§ **The problem**
Within the entries below, find the portion that opens with the line containing "right elbow: (124, 193, -16)" and closes with the line containing "right elbow: (199, 187, -21)". Retype that portion exactly and only.

Skeletal landmark data
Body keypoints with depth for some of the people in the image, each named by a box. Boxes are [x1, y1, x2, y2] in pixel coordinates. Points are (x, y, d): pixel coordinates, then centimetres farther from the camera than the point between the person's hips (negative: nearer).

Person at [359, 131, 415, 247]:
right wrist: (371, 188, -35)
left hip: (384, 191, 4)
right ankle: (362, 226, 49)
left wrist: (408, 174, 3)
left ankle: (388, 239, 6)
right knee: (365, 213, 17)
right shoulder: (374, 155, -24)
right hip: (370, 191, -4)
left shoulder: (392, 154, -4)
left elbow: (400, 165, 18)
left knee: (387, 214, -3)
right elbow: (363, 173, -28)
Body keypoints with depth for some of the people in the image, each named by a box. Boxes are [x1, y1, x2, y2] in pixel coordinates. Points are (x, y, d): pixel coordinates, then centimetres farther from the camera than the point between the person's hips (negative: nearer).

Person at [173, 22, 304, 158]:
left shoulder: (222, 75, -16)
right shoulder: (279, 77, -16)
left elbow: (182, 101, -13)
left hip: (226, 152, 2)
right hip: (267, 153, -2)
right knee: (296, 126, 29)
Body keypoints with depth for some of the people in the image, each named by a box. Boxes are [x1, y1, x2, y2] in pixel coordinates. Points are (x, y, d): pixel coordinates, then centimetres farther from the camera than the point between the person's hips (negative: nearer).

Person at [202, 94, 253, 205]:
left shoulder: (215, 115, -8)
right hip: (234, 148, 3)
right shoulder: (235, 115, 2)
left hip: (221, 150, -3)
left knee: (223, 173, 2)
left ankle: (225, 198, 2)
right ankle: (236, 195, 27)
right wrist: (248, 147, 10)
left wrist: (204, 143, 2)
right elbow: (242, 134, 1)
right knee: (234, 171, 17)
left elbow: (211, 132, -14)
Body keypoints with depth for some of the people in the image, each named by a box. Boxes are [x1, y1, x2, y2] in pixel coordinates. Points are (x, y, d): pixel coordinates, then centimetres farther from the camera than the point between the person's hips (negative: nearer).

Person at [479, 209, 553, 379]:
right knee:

---

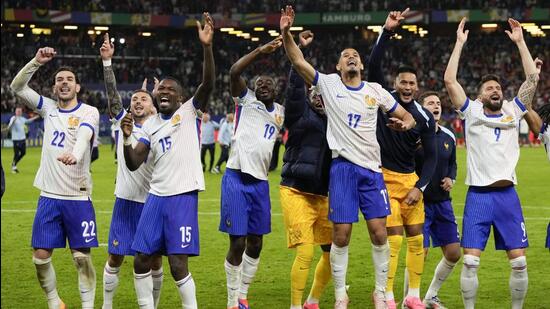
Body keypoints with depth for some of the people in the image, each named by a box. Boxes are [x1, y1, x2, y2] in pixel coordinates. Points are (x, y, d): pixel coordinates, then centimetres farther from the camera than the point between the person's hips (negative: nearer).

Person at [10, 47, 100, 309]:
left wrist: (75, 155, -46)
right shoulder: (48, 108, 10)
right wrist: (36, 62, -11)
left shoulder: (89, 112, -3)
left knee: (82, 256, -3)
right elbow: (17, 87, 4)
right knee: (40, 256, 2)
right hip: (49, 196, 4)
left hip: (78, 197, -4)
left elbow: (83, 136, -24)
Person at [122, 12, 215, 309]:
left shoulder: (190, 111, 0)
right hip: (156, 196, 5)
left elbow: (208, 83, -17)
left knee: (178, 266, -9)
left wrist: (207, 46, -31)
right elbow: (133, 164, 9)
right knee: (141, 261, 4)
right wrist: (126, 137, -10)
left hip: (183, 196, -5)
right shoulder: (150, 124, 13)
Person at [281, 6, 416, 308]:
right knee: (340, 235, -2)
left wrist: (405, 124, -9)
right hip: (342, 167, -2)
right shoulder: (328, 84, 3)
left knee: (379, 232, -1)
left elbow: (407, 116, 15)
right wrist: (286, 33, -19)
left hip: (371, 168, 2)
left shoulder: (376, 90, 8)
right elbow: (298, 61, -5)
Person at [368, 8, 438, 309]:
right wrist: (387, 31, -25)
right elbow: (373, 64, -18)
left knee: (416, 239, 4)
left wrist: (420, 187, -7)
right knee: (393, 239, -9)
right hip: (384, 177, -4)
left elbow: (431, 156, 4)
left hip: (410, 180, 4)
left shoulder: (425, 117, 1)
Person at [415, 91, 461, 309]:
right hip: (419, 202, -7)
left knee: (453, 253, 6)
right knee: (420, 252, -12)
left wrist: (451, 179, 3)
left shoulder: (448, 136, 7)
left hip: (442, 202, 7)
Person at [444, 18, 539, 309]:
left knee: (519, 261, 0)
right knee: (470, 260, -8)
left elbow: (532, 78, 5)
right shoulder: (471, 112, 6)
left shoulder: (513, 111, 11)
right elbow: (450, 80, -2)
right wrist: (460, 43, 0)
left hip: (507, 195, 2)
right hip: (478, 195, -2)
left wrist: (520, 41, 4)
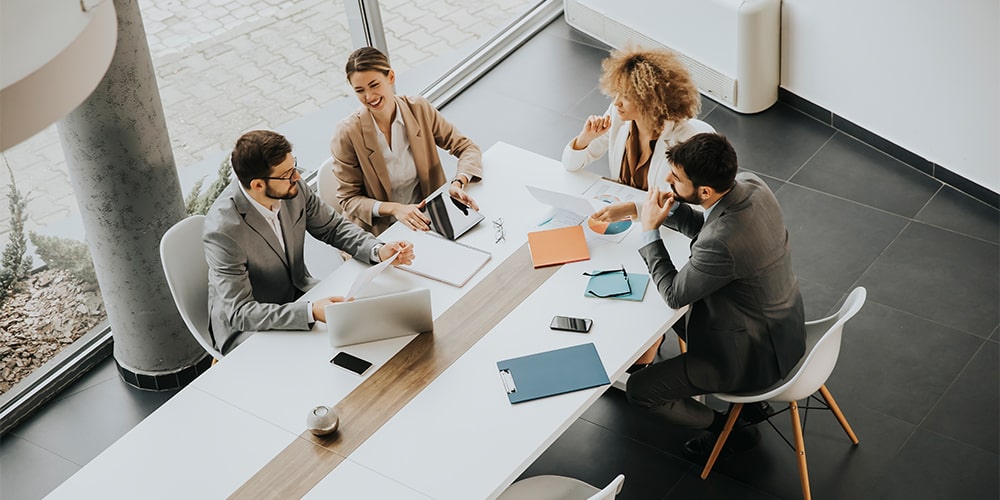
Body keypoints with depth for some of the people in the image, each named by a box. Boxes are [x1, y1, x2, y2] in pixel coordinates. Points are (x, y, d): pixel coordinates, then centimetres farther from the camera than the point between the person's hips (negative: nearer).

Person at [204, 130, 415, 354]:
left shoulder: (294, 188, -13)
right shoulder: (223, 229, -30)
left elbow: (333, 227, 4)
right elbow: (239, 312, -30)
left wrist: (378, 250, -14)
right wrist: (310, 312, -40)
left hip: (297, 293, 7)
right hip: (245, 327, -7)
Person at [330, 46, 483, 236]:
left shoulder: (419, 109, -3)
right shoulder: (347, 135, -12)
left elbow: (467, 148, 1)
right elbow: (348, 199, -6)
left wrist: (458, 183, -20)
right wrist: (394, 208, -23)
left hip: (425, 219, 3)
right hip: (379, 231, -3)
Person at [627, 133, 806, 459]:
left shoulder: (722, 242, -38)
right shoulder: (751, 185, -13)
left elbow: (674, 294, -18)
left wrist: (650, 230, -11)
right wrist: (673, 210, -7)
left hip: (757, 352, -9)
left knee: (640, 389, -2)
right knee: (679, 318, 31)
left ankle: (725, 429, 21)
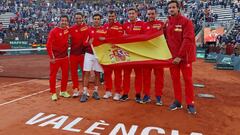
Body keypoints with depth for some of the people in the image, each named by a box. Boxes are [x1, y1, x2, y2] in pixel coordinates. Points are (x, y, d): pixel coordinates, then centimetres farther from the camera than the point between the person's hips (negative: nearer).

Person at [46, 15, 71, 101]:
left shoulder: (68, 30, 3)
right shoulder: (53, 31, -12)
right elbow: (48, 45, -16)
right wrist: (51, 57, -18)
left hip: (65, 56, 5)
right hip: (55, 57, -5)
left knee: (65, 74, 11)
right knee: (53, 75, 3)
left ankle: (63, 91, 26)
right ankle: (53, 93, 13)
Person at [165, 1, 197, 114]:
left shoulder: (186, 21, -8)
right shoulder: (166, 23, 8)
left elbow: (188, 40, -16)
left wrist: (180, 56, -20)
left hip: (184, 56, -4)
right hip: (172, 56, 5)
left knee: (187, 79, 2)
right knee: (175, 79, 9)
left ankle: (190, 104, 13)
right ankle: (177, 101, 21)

==

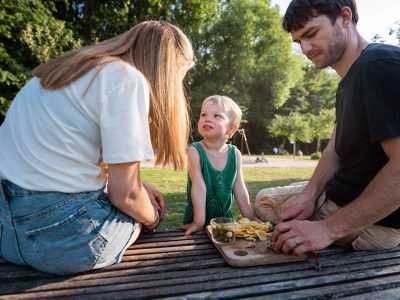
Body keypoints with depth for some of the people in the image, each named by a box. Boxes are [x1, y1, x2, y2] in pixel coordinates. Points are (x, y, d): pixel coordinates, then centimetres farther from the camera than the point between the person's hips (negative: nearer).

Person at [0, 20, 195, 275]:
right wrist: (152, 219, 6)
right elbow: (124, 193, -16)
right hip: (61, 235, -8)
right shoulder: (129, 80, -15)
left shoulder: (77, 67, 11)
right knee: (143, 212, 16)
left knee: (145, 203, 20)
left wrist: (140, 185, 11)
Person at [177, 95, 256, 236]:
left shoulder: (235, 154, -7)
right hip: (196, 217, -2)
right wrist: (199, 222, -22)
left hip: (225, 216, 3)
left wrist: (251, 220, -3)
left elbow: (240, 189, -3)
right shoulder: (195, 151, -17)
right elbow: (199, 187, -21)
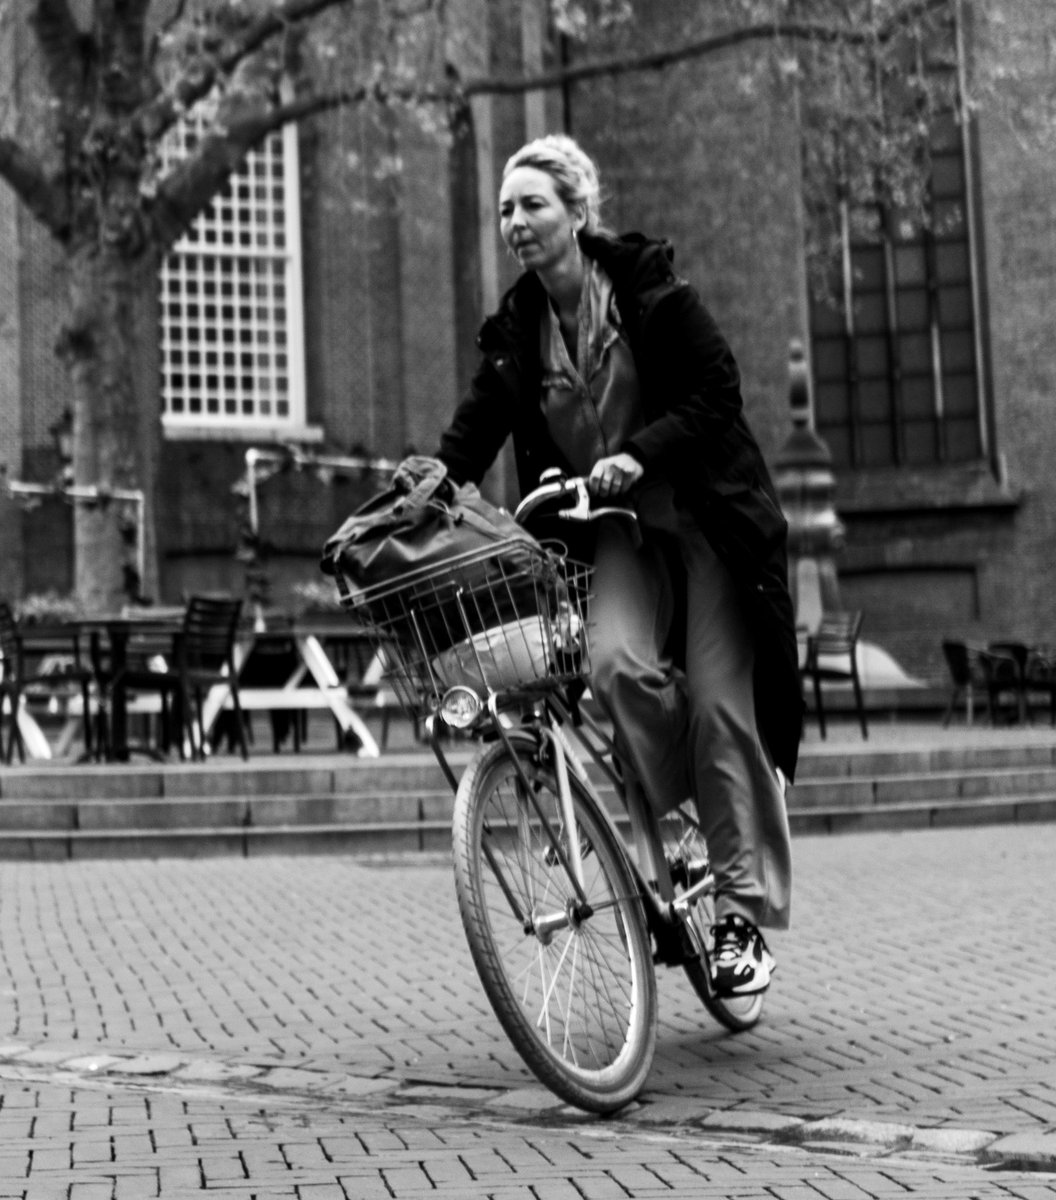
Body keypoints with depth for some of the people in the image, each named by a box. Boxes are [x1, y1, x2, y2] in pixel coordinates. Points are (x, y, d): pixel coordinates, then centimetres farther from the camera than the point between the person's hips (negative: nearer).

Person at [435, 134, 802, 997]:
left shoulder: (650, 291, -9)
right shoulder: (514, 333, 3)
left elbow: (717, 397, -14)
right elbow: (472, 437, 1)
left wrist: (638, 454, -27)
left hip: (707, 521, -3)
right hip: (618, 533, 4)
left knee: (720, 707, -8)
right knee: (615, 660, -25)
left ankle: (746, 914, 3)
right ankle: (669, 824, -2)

§ **Answer**
right elbow: (124, 193, -16)
right hip: (61, 235, -8)
right shoulder: (129, 80, -15)
left shoulder: (77, 67, 11)
right knee: (143, 212, 16)
left knee: (145, 203, 20)
left wrist: (140, 185, 11)
Person at [177, 95, 256, 236]:
left shoulder: (235, 154, -7)
right hip: (196, 217, -2)
right wrist: (199, 222, -22)
left hip: (225, 216, 3)
left wrist: (251, 220, -3)
left elbow: (240, 189, -3)
right shoulder: (195, 151, -17)
right elbow: (199, 187, -21)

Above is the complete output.